There are several ways to track down problems such as this.
Maybe a bit of background first. The JS community is currently in a transitional phase where they are figuring out how to do interop with CommonJS and ES6 (ES Modules) properly. babel and webpack both first supported sort of a "compatibility" mode but it wasn't very clean and will be deprecated with the release of webpack5. So basically anything looking at .default looks immediately suspicious and is indeed the cause of this problem.
First we need to identify what _uncontrollable even was. You can do that by looking at the source. You can check "Pause on caught exceptions" in the Chrome devtools which will start the debugger at relevant location and source for us. You'll find
var _uncontrollable = _interopRequireDefault(require("uncontrollable"));
So it was including the uncontrollable npm package.

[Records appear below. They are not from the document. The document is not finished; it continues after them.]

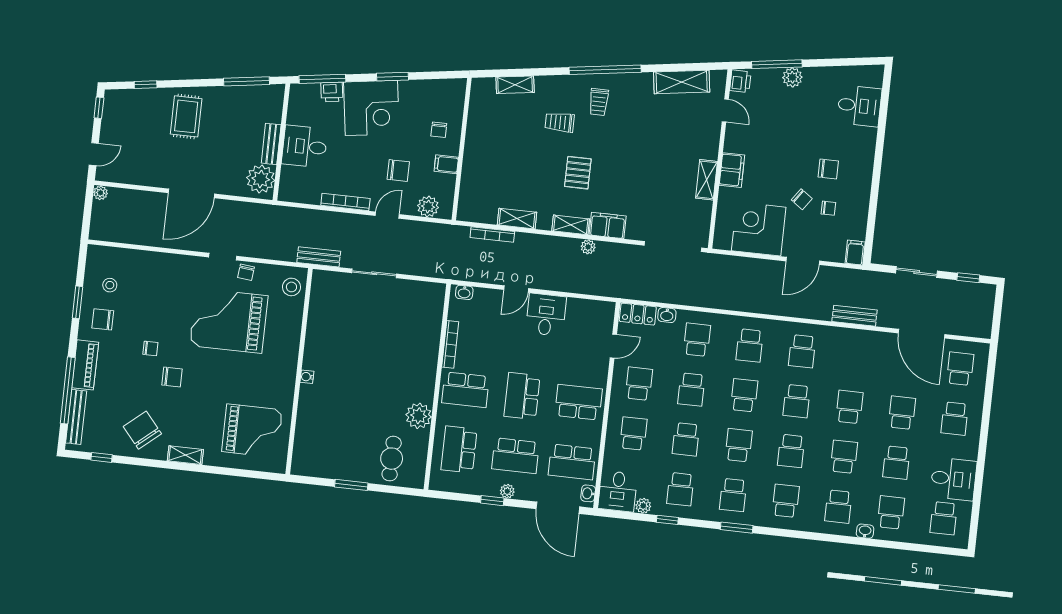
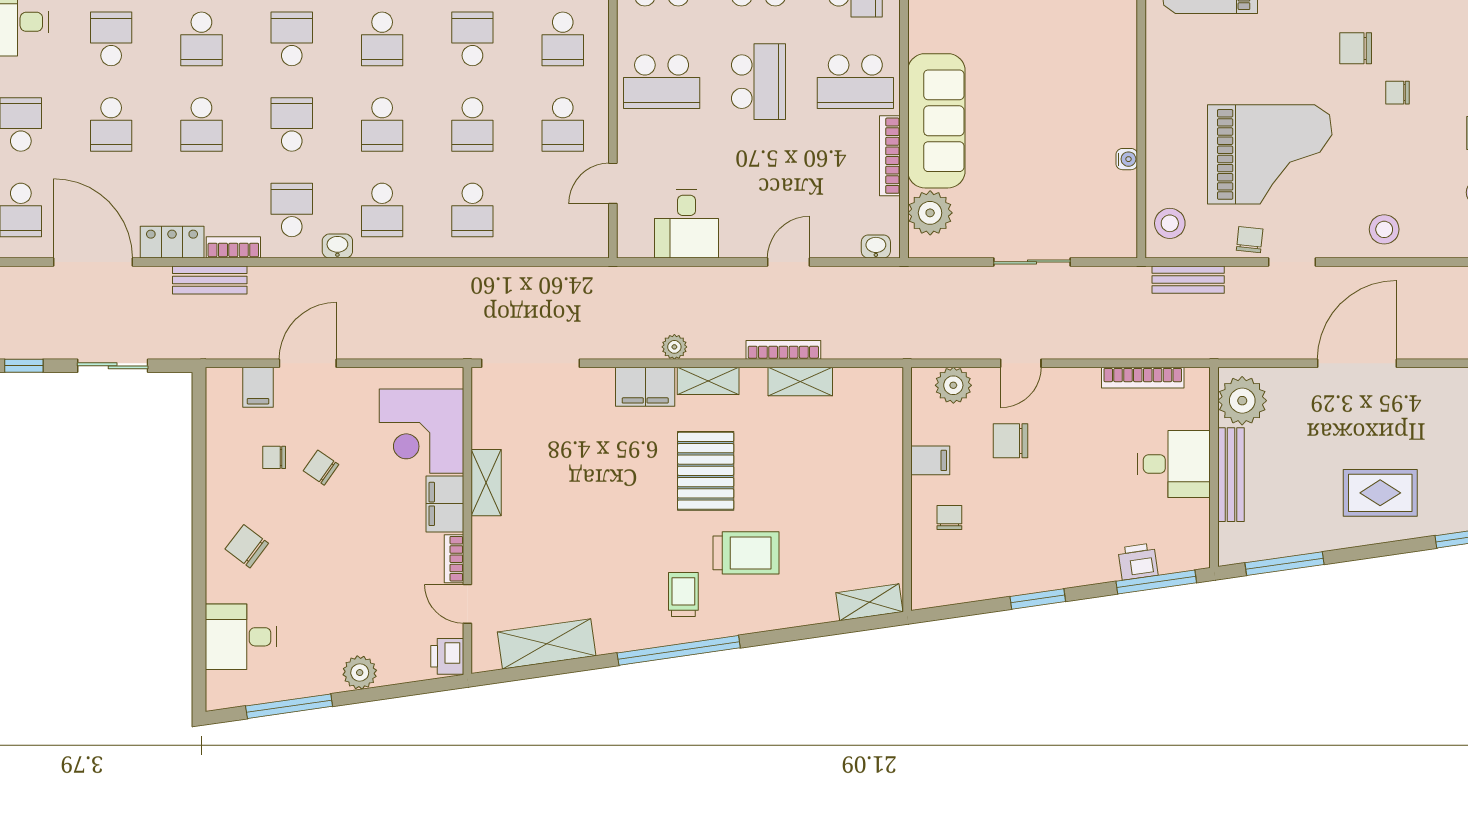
window: (777, 64) -> (289, 706), moved
shelving: (515, 85) -> (869, 602), moved
corner desk: (371, 108) -> (1068, 542), removed
rug: (186, 116) -> (1380, 493), turned 90
trolley: (560, 122) -> (746, 553), width x1.36, depth x1.39
bookcase: (730, 138) -> (454, 559), added
bench: (271, 144) -> (1231, 475), width x1.36
chair: (828, 169) -> (247, 546), moved, turned 37
pallet: (578, 173) -> (706, 471), width x1.50, depth x1.42
bookcase: (345, 202) -> (1143, 378), moved
corner desk: (759, 229) -> (421, 431), moved, turned 90
bookcase: (492, 235) -> (783, 350), moved
filing cabinet: (855, 253) -> (258, 387), moved
bench: (319, 257) -> (1188, 280), moved
stool: (167, 270) -> (1384, 229), added
locker: (638, 314) -> (172, 242), moved
desk: (546, 315) -> (686, 224), moved
washbasin: (667, 315) -> (337, 246), moved
bookcase: (839, 333) -> (233, 247), added
school desk: (750, 345) -> (382, 210), turned 180
sofa: (421, 362) -> (936, 121), added
water cooler: (307, 377) -> (1127, 159), moved
school desk: (691, 389) -> (472, 124), turned 180
school desk: (466, 390) -> (855, 82), turned 180
plant: (419, 416) -> (930, 213), moved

Quickly checking the node_modules/react-bootstrap/package.json file we see that it declares "uncontrollable": "^7.0.0" as a dependency.

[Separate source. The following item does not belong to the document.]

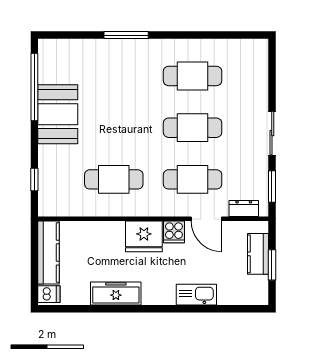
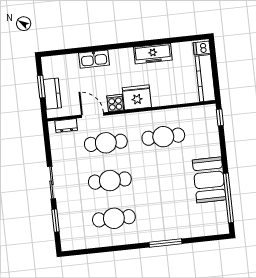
window: (34, 179) -> (220, 117), moved
window: (272, 186) -> (56, 221), moved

A quick check with npm list reveals that another dependency however still wants an older version of uncontrollable. (output trimmed for the relevant parts).
├─┬ react-bootstrap@1.0.0-beta.12
│ ├─┬ react-overlays@1.2.0
│ │ ├─┬ uncontrollable@6.2.3
│ ├─┬ uncontrollable@7.0.1
Given that it is a different major version I presume they just aren't compatible.
This might work with webpack since it will just include both versions of uncontrollable in the build. shadow-cljs however does not support nested installs since we don't want duplicate packages.